Heather Brooke, the journalist who was instrumental in getting the expense receipts out into the open, has written all about it.
Brooke was writing a book on how to use the Freedom of Information Act when she made a call to the House of Commons to learn more about their expense accounts. When she finally received the expense reports, they did not show any real level of detail and were grouped into very broad categories.
Well, the expenses duly came out. But they were bulk figures in various categories: travel, staff, second homes etc. I wanted the detail. That's where you find the truth. But the Commons would not consider letting the public see this. In fact, they would not even discuss how the system of expenses operated. I thought this was strange and it made me suspicious. After all, if the system worked well, why wouldn't they feel confident about explaining it to me?

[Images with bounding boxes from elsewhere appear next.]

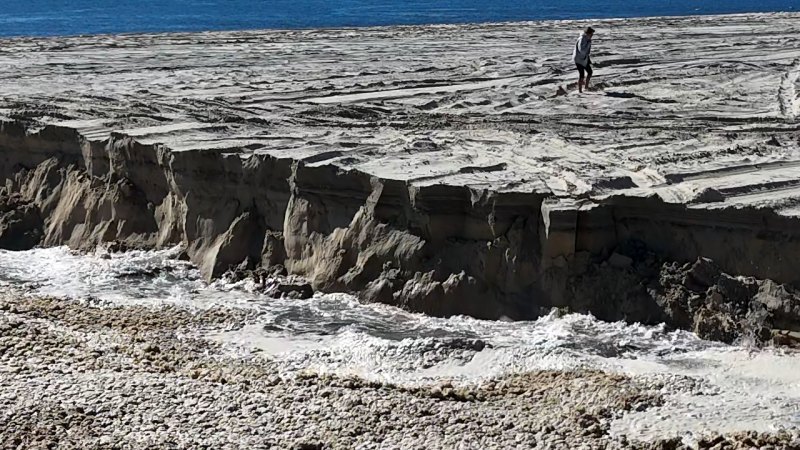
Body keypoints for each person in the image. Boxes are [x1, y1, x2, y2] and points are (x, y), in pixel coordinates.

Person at [573, 27, 595, 93]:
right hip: (579, 59)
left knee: (590, 72)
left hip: (584, 59)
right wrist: (588, 44)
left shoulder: (587, 39)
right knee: (581, 74)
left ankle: (586, 87)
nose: (592, 35)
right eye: (591, 34)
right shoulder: (582, 39)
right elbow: (582, 50)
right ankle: (580, 90)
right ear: (588, 33)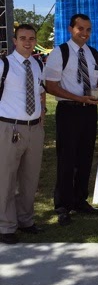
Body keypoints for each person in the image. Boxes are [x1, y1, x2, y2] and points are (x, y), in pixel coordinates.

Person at [45, 13, 98, 226]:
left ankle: (80, 200)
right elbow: (51, 86)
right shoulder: (60, 52)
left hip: (89, 112)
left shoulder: (94, 54)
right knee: (67, 158)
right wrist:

She began asking for more specific details on how the money was being spent and ran into roadblocks every way she turned. She turned to information commissioner Richard Thomas who "refused to agree to the publication of receipts but thought the allowance could be broken down into more specific categories."
Brooke, the House of Commons, and two other journalists appealed his ruling. Brooke's case eventually caught the attention of lawyer Hugh Tomlinson who offered to represent her pro bono. Tomlinson's questioning of House of Commons Fees Officer Andrew Walker drew some eminently quotable lines:
"MPs should be allowed to carry on their duties free from interference ..."

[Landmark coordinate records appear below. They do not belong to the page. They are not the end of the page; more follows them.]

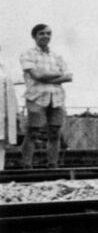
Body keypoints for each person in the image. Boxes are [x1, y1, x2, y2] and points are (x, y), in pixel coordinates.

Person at [20, 24, 72, 168]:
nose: (45, 36)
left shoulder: (57, 56)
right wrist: (58, 74)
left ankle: (52, 165)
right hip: (36, 98)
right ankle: (26, 166)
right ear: (34, 36)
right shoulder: (28, 54)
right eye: (41, 33)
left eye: (48, 33)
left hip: (57, 98)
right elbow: (36, 75)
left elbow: (69, 76)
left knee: (55, 132)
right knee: (33, 132)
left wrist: (45, 77)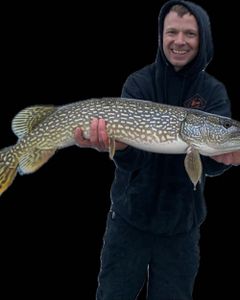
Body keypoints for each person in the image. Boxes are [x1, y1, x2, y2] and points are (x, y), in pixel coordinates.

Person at [75, 1, 240, 299]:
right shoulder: (138, 83)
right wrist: (119, 145)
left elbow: (211, 164)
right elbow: (132, 160)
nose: (179, 41)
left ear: (202, 38)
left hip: (181, 228)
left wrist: (226, 158)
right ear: (161, 35)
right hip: (129, 219)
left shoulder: (213, 91)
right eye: (172, 32)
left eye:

"Public confidence is not the overriding concern per se ..."
"Transparency will damage democracy."
"What you are doing is preparing a peephole into the private lives of a member, which will either distract them or lead them into additional questions which they feel they have to defend themselves."
The court agreed with Brooke. But Walker appealed to the high court, against the judgement of his lawyers. Eventually, the case was decided in favor of Brooke and transparency.
Finally, the House of Commons said it would release all of the requested information by October 2008. October rolls around and nothing. Brooke then learns that December is the new publication deadline. December rolls around and, again, nothing. Brooke is then told that July 2009 would be the publication date because technical details need to be hammered out first.
Well, it didn't take until July for the expense reports to be let out into the open. A CD containing the raw data was sent to the Daily Telegraph and the stories appeared soon after that.
And now MPs are feeling morose. Tough! They've had plenty of opportunities to do the right thing by parliament and by the people. At every juncture they behaved in the worst possible way. They refused legitimate requests, they wasted public money going to the high court, they delayed publication, they tried to exempt themselves from their own law, they succeeded in passing a law to keep secret their addresses from their constituents so as to hide the house flipping scandal ...
Kudos to Ms. Brooke for keeping the pressure on the House of Commons to release this information. Despite attempts to foil her at nearly every stage of her investigation she kept demanding more accountability. And that persistence led to more transparency for the citizens of Britain.